Let us summarize then. No created power could restore human bones to life. God alone could cause them to live. Skin and flesh covered them, and the wind was then told to blow upon these bodies; and they were restored to life. The wind was a symbol of the Spirit of God, and represents God’s overcoming power. This vision of Ezekiel has three purposes.
First of all, it was to encourage the despondent Jews; to encourage them to believe that there can be a restoration after the Babylonian captivity. Secondly, the vision is also a intimation of the resurrection of the dead. Thirdly, it represents the power and grace of God, in the conversion of the most hopeless sinners. The Bible teaches that the sinner who is lost and far from Christ is in a completely hopeless condition, like this valley of dry bones. Sinners are absolutely unable to do anything about their condition. They are dead, dead in sin. Only the spirit of God breathing upon that sinner can enable him or her to turn to Christ and believe and be saved.
Let us then depend not upon ourselves for hope and salvation but upon God. Let us trust God to keep us by his power through faith unto salvation.
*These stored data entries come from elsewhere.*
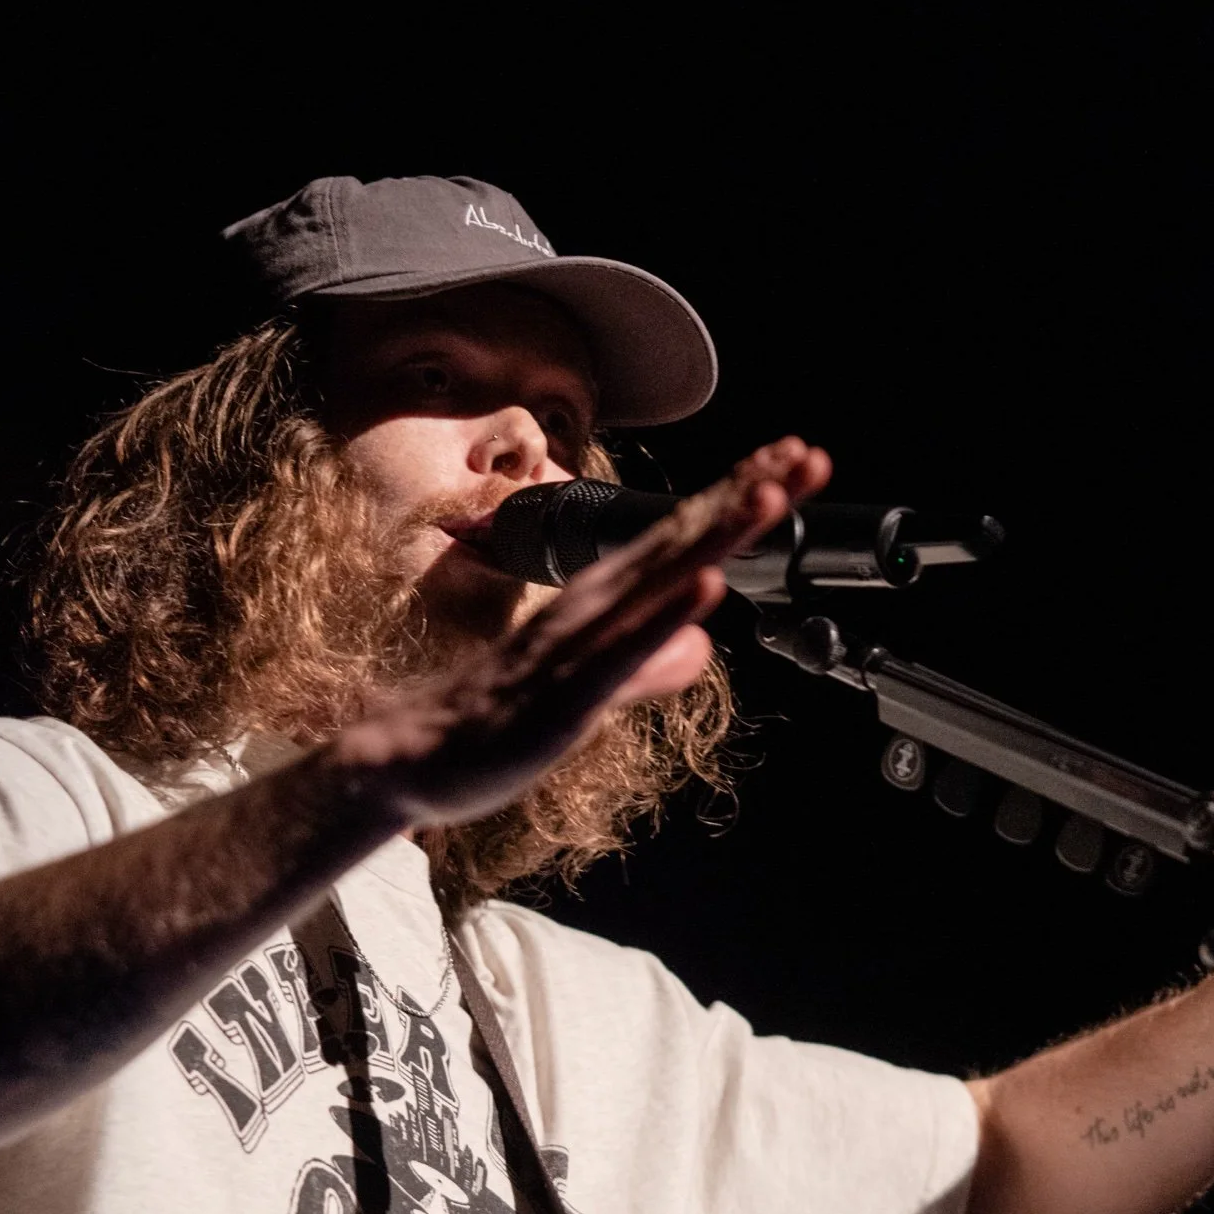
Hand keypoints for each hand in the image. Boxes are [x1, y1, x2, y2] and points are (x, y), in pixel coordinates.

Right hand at [336, 438, 831, 827]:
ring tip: (769, 494)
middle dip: (744, 496)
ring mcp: (577, 645)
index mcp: (603, 607)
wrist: (408, 760)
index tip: (794, 464)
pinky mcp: (562, 691)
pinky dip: (662, 614)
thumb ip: (647, 668)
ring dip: (713, 534)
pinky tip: (704, 585)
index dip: (739, 502)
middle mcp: (592, 609)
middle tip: (804, 453)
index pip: (683, 543)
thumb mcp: (593, 695)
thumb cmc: (496, 726)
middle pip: (681, 541)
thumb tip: (702, 646)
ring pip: (655, 579)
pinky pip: (620, 649)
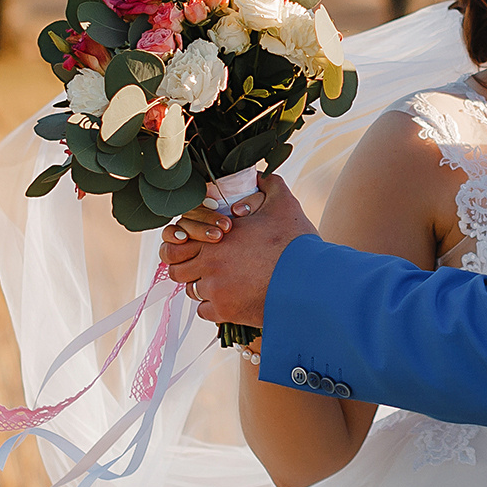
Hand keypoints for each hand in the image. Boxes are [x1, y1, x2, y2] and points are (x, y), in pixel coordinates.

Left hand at [162, 174, 317, 326]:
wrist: (310, 282)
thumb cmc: (296, 244)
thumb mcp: (284, 204)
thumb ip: (268, 185)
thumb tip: (259, 174)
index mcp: (216, 236)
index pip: (176, 241)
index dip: (183, 243)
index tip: (200, 245)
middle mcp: (210, 263)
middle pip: (177, 269)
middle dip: (188, 267)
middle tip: (205, 266)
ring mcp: (216, 289)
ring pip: (191, 290)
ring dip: (202, 286)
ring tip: (221, 281)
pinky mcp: (226, 311)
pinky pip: (204, 311)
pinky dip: (213, 306)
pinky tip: (229, 299)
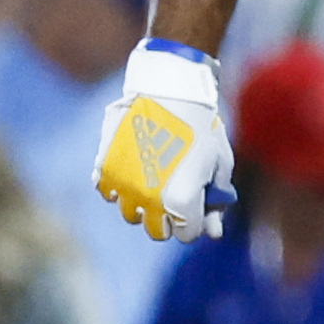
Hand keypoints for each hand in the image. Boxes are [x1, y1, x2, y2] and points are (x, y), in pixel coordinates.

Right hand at [95, 41, 234, 241]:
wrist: (169, 90)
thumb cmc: (202, 126)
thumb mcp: (219, 163)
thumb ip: (216, 201)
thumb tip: (214, 233)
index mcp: (181, 201)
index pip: (187, 233)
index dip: (196, 221)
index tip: (198, 204)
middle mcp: (149, 200)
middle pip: (157, 231)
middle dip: (169, 219)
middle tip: (176, 195)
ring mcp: (124, 186)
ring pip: (131, 214)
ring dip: (144, 204)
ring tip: (156, 179)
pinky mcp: (104, 169)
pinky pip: (108, 193)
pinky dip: (120, 188)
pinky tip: (135, 169)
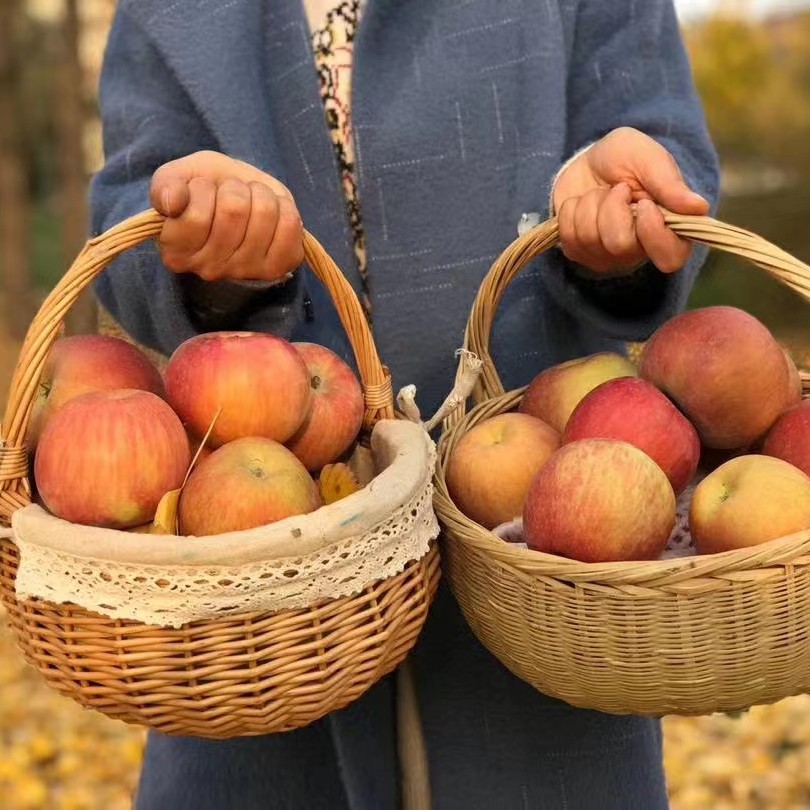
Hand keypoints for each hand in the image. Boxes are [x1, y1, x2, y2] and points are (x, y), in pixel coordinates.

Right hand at [150, 150, 303, 281]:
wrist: (241, 202)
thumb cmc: (205, 191)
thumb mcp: (178, 178)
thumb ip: (166, 185)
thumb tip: (172, 202)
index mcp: (177, 251)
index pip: (195, 216)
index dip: (202, 189)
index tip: (202, 190)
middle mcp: (209, 269)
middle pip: (233, 211)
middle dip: (234, 188)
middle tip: (230, 193)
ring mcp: (245, 271)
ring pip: (264, 213)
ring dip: (260, 193)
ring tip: (251, 199)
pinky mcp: (277, 267)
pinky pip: (290, 225)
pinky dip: (284, 206)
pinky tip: (273, 210)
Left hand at [552, 127, 709, 274]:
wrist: (589, 162)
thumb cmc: (625, 159)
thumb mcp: (648, 158)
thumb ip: (670, 183)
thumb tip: (699, 208)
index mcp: (670, 230)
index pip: (671, 257)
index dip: (653, 233)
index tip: (644, 204)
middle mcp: (640, 250)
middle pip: (619, 245)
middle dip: (611, 207)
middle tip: (618, 189)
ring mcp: (607, 256)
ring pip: (590, 239)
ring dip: (590, 204)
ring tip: (601, 193)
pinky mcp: (580, 254)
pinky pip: (569, 238)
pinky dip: (571, 211)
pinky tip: (583, 203)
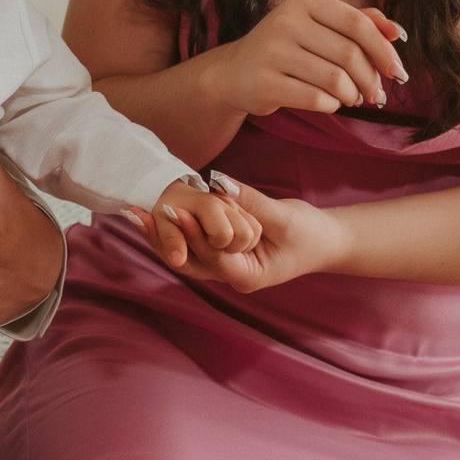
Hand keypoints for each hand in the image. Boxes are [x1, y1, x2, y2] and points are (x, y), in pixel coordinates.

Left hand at [127, 172, 348, 293]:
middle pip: (190, 260)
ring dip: (162, 235)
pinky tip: (154, 212)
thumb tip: (220, 183)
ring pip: (187, 255)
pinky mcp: (222, 251)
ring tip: (136, 213)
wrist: (324, 242)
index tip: (173, 210)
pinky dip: (176, 230)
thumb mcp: (284, 217)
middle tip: (138, 212)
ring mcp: (225, 266)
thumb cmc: (310, 234)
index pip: (214, 257)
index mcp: (249, 276)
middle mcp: (231, 276)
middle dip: (164, 238)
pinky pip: (194, 243)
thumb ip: (251, 202)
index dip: (193, 234)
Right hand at [196, 0, 409, 117]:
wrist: (234, 73)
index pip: (357, 23)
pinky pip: (316, 99)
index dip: (383, 49)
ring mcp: (272, 52)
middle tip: (377, 94)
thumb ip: (358, 23)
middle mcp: (286, 22)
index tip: (397, 70)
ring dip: (353, 95)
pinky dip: (332, 105)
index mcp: (304, 1)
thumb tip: (396, 32)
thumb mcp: (318, 27)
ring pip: (336, 80)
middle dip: (371, 79)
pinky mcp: (265, 83)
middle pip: (349, 54)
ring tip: (352, 98)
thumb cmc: (286, 49)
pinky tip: (331, 104)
Think again upon Ezekiel’s first answer to God. God asked Ezekiel, "Mortal, can these bones live?" Does Ezekiel reply, "Yes! You can make it so!"? No. Does he reply, "No! They are bones, never to walk about again?” He does not. Ezekiel says, "Only you know, God. It is entirely up to you." Only God's will can make it so. Only God knows what hope can come to that person lost in sin. Only God knows what hope can come to that church that has lost the spirit.
How many churches are praying that they will come to life again? How many people feel a dryness in their spiritual bones? How many are yearning for empty lives to be filled?
The vision of the valley of bones is frightful. It is a vision of our death and our grave. We want to turn and look away, but everywhere we turn, there are more dry bones. Marriages fail. Relationships are broken. Anger and aggression and anxiety eat away at us. They dry us out. Our lives become dusty bones.
There is a dryness deep down in us that will not go away, a thirst that cannot be quenched. Some try drinking from false streams, the polluted rivers of power, possessions, sex, drugs, alcohol. Nothing we reach for, nothing within our grasp, can touch this eternal thirst. Who will preach to our bones? Who will breathe life into them?
In Jesus, who died and rose, these bones can live. They live by his Word and his Spirit. Christ can achieve the impossible. He can intervene in the lives of churches and in our own personal lives, renewing our spirit, giving us hope, giving us new life. Nothing is impossible with Christ. He can save the unsavable.